Task requirements. Check each line below for the word "ankle". How many have it? Answer with the number only.

Dataset entries:
Content starts

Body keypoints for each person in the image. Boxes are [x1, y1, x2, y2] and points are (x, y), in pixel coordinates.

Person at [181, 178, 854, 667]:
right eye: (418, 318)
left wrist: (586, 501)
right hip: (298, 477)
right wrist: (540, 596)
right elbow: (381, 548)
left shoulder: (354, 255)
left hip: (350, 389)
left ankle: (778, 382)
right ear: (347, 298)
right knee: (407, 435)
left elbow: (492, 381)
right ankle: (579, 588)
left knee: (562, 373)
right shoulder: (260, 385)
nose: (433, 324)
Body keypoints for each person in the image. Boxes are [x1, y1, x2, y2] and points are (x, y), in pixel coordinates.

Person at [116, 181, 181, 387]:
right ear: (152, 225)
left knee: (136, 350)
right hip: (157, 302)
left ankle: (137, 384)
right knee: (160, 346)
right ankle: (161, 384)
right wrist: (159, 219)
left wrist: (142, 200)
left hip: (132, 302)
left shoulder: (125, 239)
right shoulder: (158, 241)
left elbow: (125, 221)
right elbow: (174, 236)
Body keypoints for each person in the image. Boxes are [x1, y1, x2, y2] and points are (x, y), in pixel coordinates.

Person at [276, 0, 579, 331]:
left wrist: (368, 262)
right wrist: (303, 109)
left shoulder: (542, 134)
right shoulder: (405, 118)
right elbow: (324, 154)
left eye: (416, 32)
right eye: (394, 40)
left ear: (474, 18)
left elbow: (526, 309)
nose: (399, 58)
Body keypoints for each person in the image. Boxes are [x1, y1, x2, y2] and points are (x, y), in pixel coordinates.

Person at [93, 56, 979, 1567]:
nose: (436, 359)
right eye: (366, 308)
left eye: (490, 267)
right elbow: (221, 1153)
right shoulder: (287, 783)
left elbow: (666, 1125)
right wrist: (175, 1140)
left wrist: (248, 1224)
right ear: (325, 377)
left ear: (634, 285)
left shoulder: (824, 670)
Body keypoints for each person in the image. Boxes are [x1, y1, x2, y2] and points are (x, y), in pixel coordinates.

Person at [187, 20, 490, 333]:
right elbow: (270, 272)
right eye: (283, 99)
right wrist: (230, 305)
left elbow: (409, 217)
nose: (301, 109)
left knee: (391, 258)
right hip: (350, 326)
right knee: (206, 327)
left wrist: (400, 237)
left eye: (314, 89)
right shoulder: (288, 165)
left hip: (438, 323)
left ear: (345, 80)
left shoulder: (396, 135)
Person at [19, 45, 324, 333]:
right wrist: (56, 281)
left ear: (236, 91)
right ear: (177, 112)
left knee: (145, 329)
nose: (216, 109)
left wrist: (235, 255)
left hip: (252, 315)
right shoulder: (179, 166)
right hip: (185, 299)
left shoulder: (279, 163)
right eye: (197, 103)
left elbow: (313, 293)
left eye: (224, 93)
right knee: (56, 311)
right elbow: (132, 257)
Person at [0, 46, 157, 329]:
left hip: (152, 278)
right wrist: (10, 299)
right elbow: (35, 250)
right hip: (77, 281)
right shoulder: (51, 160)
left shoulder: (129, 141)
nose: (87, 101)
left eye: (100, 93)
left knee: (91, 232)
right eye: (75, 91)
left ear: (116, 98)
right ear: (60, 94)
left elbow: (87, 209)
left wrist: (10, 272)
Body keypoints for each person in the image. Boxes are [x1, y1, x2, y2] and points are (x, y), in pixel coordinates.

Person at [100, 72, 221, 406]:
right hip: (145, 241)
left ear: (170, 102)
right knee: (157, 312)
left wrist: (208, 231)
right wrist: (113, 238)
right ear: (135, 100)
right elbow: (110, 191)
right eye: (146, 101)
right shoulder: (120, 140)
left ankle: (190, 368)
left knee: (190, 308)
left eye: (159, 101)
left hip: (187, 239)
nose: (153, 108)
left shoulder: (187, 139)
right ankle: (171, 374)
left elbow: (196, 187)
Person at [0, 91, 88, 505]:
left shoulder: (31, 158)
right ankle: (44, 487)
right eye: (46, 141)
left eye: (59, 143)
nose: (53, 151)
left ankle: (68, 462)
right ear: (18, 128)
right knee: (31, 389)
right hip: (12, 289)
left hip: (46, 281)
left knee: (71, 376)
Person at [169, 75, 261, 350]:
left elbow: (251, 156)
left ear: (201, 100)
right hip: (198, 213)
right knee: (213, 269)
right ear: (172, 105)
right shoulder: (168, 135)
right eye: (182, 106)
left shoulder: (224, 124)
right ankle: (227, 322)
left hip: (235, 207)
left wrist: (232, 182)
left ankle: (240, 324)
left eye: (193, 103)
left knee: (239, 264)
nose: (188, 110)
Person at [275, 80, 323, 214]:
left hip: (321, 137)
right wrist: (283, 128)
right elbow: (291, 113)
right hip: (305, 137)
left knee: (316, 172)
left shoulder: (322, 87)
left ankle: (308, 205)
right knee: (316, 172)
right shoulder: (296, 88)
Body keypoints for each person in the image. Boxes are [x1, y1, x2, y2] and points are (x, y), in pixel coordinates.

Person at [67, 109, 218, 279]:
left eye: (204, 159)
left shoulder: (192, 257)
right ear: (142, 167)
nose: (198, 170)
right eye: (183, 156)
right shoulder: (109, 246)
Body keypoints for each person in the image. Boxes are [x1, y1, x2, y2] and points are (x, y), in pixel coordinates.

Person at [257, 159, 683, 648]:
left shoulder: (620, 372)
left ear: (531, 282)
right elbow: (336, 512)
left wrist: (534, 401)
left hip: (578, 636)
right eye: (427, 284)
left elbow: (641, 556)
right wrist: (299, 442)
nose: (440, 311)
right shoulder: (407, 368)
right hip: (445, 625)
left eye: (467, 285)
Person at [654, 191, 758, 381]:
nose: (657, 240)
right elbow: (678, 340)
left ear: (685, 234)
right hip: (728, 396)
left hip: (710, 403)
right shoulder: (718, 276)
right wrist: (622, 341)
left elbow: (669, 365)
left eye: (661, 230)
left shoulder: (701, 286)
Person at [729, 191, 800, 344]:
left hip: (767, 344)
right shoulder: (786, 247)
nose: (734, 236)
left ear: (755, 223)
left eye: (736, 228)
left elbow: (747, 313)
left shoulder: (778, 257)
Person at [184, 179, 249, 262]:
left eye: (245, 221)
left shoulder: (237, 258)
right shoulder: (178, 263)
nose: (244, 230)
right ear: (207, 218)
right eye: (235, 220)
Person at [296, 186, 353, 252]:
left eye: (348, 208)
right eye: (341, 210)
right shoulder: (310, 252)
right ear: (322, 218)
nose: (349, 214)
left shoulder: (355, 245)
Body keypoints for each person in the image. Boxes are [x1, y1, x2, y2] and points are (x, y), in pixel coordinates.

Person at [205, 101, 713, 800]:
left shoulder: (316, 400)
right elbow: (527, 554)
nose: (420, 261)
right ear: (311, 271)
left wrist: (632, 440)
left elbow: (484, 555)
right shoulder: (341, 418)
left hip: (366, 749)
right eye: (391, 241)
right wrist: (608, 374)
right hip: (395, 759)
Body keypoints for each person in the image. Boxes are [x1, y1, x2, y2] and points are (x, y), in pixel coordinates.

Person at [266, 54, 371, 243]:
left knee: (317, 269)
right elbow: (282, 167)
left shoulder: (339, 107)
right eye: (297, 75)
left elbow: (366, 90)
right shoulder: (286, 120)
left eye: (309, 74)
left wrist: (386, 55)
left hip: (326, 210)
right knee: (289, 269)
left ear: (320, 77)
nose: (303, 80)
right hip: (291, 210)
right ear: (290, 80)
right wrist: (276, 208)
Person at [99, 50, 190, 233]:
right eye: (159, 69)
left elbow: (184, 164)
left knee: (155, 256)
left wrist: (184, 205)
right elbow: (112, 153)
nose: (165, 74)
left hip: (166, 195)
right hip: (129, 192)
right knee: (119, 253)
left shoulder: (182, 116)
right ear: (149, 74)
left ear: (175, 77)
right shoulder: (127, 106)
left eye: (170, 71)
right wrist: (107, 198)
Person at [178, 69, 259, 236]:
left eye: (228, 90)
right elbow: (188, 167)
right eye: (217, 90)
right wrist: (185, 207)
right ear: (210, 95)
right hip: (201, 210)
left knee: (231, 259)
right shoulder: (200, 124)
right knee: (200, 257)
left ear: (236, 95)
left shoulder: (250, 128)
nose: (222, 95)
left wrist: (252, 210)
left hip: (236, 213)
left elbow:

Content ends

Exercise response. 11